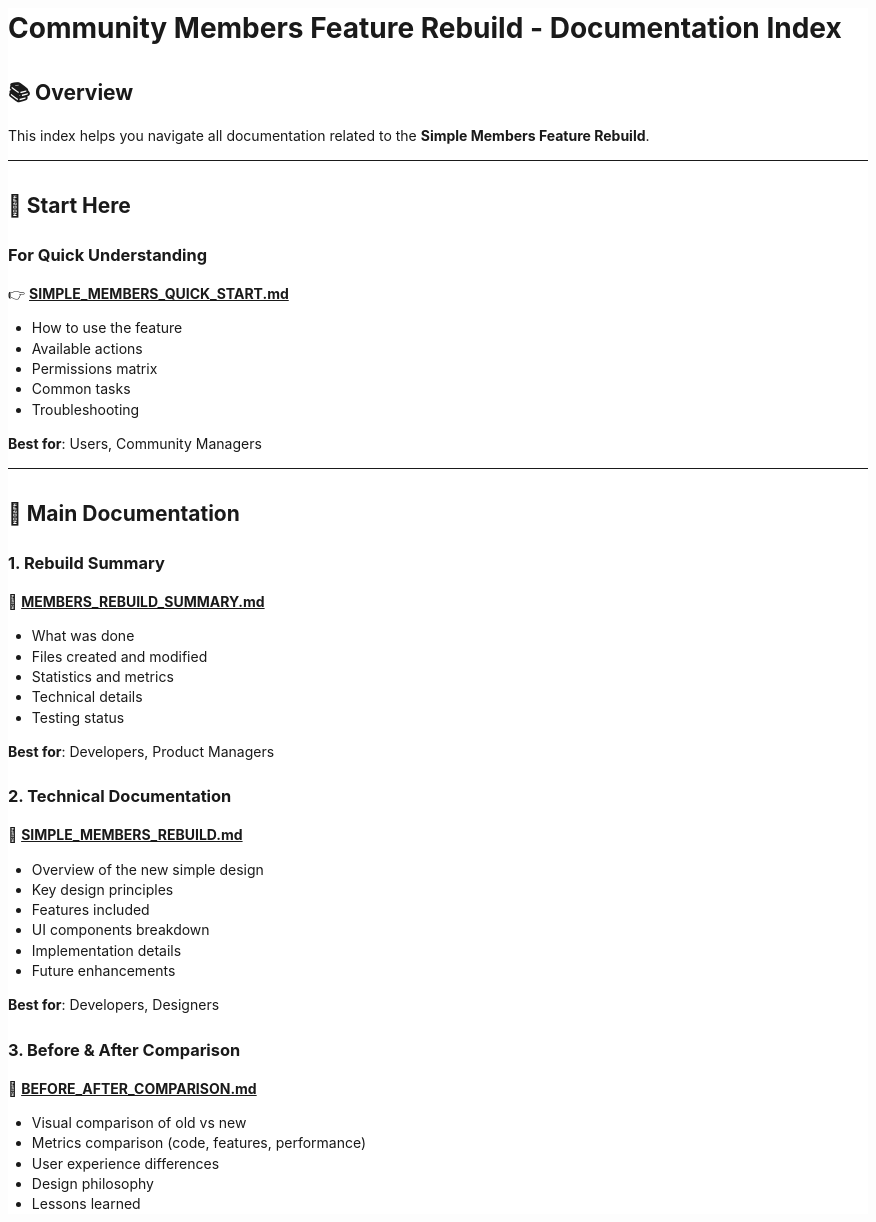 # Community Members Feature Rebuild - Documentation Index

## 📚 Overview

This index helps you navigate all documentation related to the **Simple Members Feature Rebuild**.

---

## 🎯 Start Here

### For Quick Understanding
👉 **[SIMPLE_MEMBERS_QUICK_START.md](SIMPLE_MEMBERS_QUICK_START.md)**
- How to use the feature
- Available actions
- Permissions matrix
- Common tasks
- Troubleshooting

**Best for**: Users, Community Managers

---

## 📖 Main Documentation

### 1. Rebuild Summary
📄 **[MEMBERS_REBUILD_SUMMARY.md](MEMBERS_REBUILD_SUMMARY.md)**
- What was done
- Files created and modified
- Statistics and metrics
- Technical details
- Testing status

**Best for**: Developers, Product Managers

### 2. Technical Documentation
📄 **[SIMPLE_MEMBERS_REBUILD.md](SIMPLE_MEMBERS_REBUILD.md)**
- Overview of the new simple design
- Key design principles
- Features included
- UI components breakdown
- Implementation details
- Future enhancements

**Best for**: Developers, Designers

### 3. Before & After Comparison
📄 **[BEFORE_AFTER_COMPARISON.md](BEFORE_AFTER_COMPARISON.md)**
- Visual comparison of old vs new
- Metrics comparison (code, features, performance)
- User experience differences
- Design philosophy
- Lessons learned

## Your assignment
Find each line in the entries above that contains the string "details" and copy those lines in full.

## Response area
- Technical details
- Implementation details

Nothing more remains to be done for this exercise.